Let's assume that I have a microarray dataset that contains a control set (x4 repeats) , a treated condition (x4 repeats) and i want to look for diff expressed genes.
So the most common first step i saw on the net is to normalize data with quantile normalization technique. Before normalization data density functions looks like this :
By assuming now that there are no differentially expressed genes, we can apply the quantile normalization method to all of our data and make them to have the same distribution.

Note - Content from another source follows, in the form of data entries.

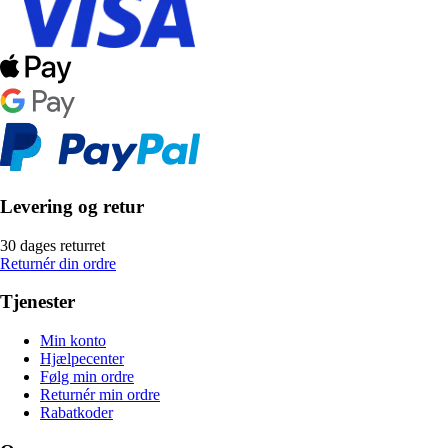
Levering og retur
30 dages returret
Returnér din ordre
Tjenester
Min konto
Hjælpecenter
Følg min ordre
Returnér min ordre
Rabatkoder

So here is where I'am getting a little bit confused. Till now i knew that if I'am going to run a t-test for a specific gene between these two conditions (control VS treated) I'm going to get a t-value on the null hypothesis distribution and then calculate the p-value. If that p-value is enough smaller from the a=5% threshold, then i could say that there is such a probability to get a difference like this or more extreme between these two conditions if my null hypothesis is true. In many cases in such situation we say that we can reject the null hypothesis and to support that this difference is due to the treatment that actually has its own (different) distribution compared to the control's.
So how is this going to work if we turn the two distributions into one with quantile normalization ?

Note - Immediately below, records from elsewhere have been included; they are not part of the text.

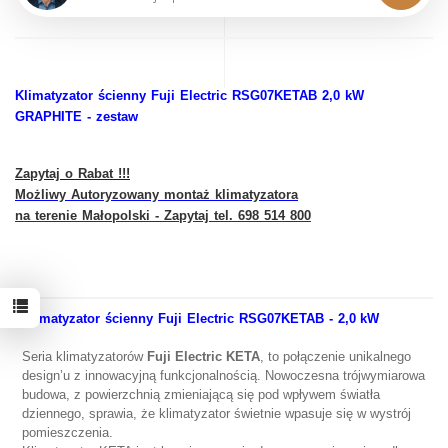
Klimatyzator ścienny Fuji Electric RSG07KETAB 2,0 kW
GRAPHITE - zestaw
Zapytaj o Rabat !!!
Możliwy Autoryzowany montaż klimatyzatora
na terenie Małopolski - Zapytaj tel. 698 514 800
Klimatyzator ścienny Fuji Electric
RSG07KETAB
-
2,0 kW
Seria klimatyzatorów
Fuji Electric KETA
, to połączenie unikalnego
design’u z innowacyjną funkcjonalnością. Nowoczesna trójwymiarowa
budowa, z powierzchnią zmieniającą się pod wpływem światła
dziennego, sprawia, że klimatyzator świetnie wpasuje się w wystrój
pomieszczenia.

Is right the way I'm thinking of it or am I missing something ?
If I am missing something then another way to represent variability except the density function of the conditions will probably prove that variability still exists between those two conditions. So, is there any other way to represent such information (variability) ?
Thank you.
This paper will really help your understanding of when to use quantile normalisation: https://genomebiology.biomedcentral.com/articles/10.1186/s13059-015-0679-0
Thanks. I'm gonna read it.
I am not sure, but I think that you apply the quantile normalization to each distribution, and the you get in output as many distribution as you had in the input. See e.g. https://en.wikipedia.org/wiki/Quantile_normalization
You mean that you apply the quantile normalization on control samples and treatment samples separately ?
I think this is incorrect. Quantile normalisation creates a reference distribution from all your samples which you use to normalise each of them separately. This is appropriate when there is small variability across groups. When there are large differences in the distributions between your groups (i.e. samples from different tissues), then quantile normalisation can mask real differences. Instead you can use smooth quantile normalisation.